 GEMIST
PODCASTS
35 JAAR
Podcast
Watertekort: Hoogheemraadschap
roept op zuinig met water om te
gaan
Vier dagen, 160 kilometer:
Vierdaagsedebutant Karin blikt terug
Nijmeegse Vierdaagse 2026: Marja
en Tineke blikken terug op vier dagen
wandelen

------------

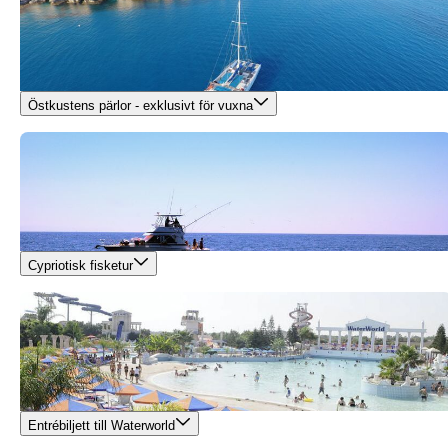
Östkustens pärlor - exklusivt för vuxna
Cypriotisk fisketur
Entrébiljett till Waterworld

------------

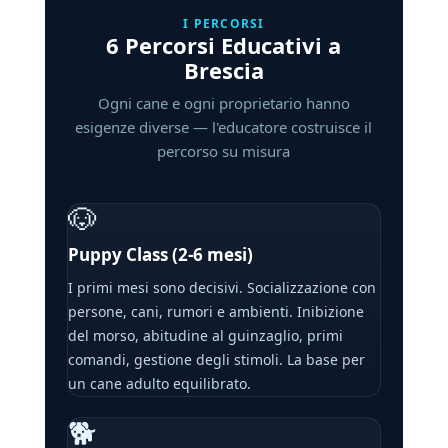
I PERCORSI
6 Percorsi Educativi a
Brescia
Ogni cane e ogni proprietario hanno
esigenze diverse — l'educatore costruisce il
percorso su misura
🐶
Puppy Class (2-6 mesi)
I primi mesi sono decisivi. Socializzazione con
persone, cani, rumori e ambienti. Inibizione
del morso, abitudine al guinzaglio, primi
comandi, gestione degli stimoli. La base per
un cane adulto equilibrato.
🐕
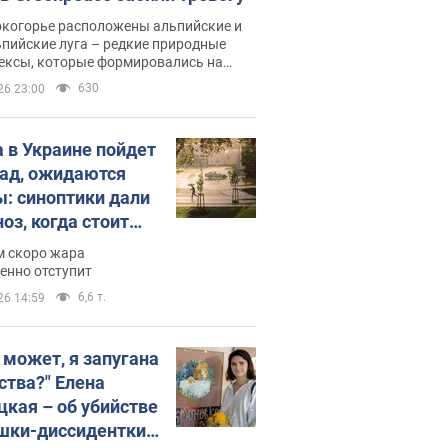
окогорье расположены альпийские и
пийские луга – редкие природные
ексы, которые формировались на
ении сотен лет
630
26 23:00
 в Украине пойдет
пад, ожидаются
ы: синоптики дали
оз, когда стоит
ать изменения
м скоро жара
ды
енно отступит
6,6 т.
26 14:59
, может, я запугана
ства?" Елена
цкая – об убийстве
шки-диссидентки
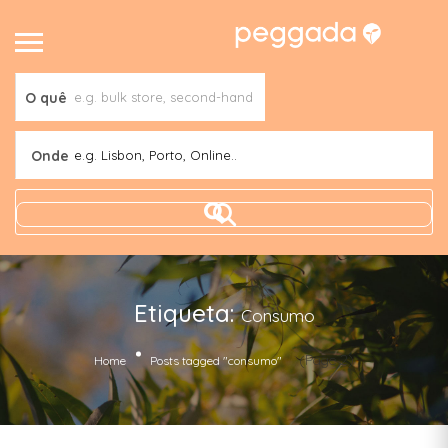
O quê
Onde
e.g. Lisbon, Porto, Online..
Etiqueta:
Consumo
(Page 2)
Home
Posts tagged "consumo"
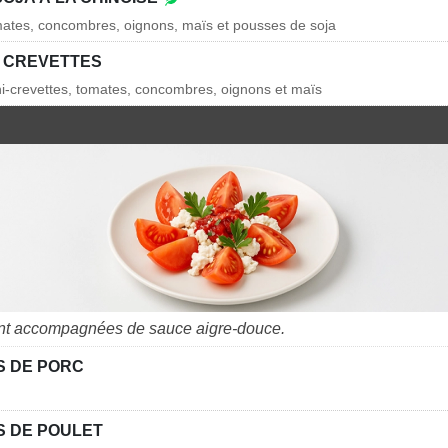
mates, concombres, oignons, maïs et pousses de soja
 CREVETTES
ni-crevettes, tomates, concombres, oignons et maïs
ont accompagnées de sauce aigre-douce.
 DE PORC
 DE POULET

------------

■ Task brief ■
Lines of the material may hold the string "primi". Copy each one that does.

■ Output ■
I primi mesi sono decisivi. Socializzazione con
del morso, abitudine al guinzaglio, primi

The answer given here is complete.